EXERCISE TEXT Start Marker

I would like to parse the books of a library expressed in a format like this:
#Book title 1
Chapter 1
Chapter 2
#Book title 2
Chapter 1
Chapter 2
Chapter 3
As you can see, the titles of the boot are preceded by a # and the chapters of each book are the following lines. It should be rather easy to create a parser for this.
So far, I have this code (parsers + tokenizer):
void Main()
{
var tokenizer = new TokenizerBuilder<PrjToken>()
.Match(Superpower.Parsers.Character.EqualTo('#'), PrjToken.Hash)
.Match(Span.Regex("[^\r\n#:=-]*"), PrjToken.Text)
.Match(Span.WhiteSpace, PrjToken.WhiteSpace)
.Build();
var input = @"#Book 1
Chapter 1
Chapter 2
#Book 2
Chapter 1
Chapter 2
Chapter 3";
var library = MyParsers.Library.Parse(tokenizer.Tokenize(input));
}
public enum PrjToken
{
WhiteSpace,
Hash,
Text
}
public class Book
{
public string Title { get; }
public string[] Chapters { get; }
public Book(string title, string[] chapters)
{
Title = title;
Chapters = chapters;
}
}
public class Library
{
public Book[] Books { get; }
public Library(Book[] books)
{
Books = books;
}
}
public class MyParsers
{
public static readonly TokenListParser<PrjToken, string> Text = from text in Token.EqualTo(PrjToken.Text)
select text.ToStringValue();
public static readonly TokenListParser<PrjToken, Superpower.Model.Token<PrjToken>> Whitespace = from text in Token.EqualTo(PrjToken.WhiteSpace)
select text;
public static readonly TokenListParser<PrjToken, string> Title =
from hash in Token.EqualTo(PrjToken.Hash)
from text in Text
from wh in Whitespace
select text;
public static readonly TokenListParser<PrjToken, Book> Book =
from title in Title
from chapters in Text.ManyDelimitedBy(Whitespace)

EXERCISE TEXT End Marker

• WHAT TO DO:
1. Duplicate a passage of the library-parsing post word for word, beginning at the words "from text in Text" and stopping after the words "chapters in Text.ManyDelimitedBy(Whitespace)".
2. Which values does the PrjToken enum declare in the library-parsing post?

DATA EXTRACTS Start Marker

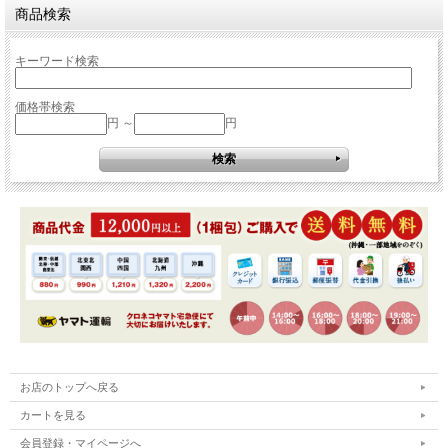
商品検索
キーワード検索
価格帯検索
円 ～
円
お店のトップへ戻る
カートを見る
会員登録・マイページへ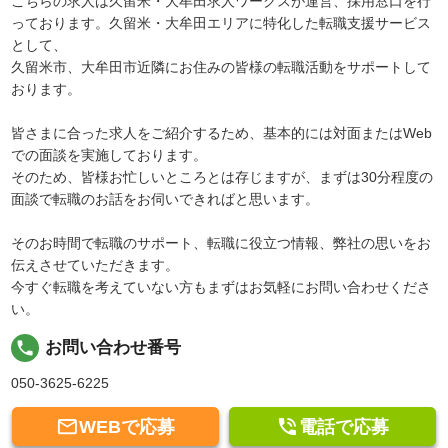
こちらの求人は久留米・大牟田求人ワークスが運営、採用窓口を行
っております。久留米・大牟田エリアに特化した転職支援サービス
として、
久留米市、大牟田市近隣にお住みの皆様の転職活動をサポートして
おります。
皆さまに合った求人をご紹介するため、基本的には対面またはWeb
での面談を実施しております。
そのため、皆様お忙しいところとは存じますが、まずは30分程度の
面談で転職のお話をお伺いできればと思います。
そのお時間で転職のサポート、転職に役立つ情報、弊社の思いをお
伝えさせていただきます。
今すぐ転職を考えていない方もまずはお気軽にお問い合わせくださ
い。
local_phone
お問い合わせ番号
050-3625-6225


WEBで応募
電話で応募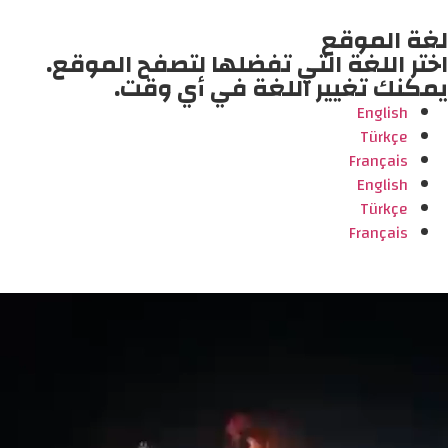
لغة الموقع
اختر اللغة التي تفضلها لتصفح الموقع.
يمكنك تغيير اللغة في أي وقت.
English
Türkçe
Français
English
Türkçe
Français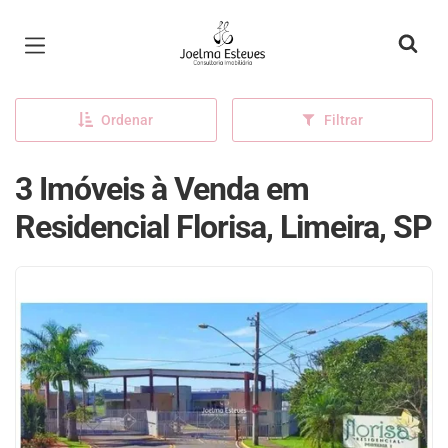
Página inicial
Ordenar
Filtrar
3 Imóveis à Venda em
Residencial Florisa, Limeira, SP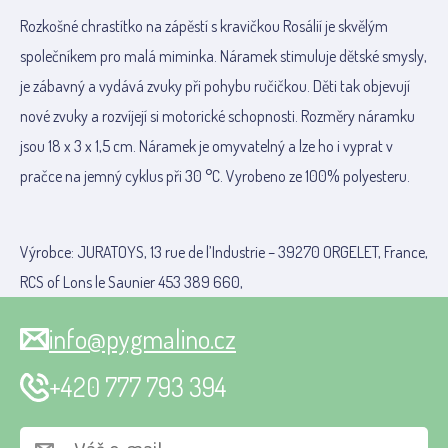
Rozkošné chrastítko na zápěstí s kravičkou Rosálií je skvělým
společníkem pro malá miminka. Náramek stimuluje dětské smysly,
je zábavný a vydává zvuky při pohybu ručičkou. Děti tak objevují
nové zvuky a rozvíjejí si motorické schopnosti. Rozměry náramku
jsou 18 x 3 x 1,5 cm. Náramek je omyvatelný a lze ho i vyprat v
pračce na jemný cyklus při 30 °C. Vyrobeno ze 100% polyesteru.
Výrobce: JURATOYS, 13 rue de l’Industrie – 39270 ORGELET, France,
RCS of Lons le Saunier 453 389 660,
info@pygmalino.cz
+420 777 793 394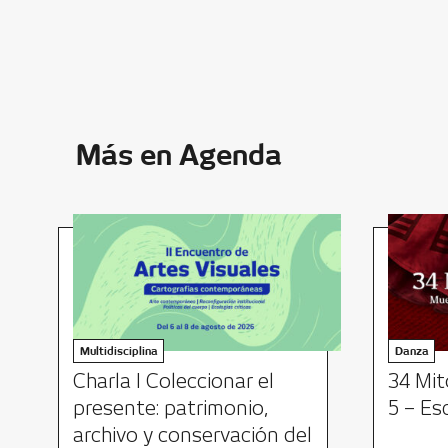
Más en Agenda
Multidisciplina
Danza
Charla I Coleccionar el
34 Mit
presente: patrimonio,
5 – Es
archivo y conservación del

DATA EXTRACTS End Marker

• SOLUTIONS TO THE TASKS:
1.
from text in Text
from wh in Whitespace
select text;
public static readonly TokenListParser<PrjToken, Book> Book =
from title in Title
from chapters in Text.ManyDelimitedBy(Whitespace)

2. WhiteSpace, Hash, and Text.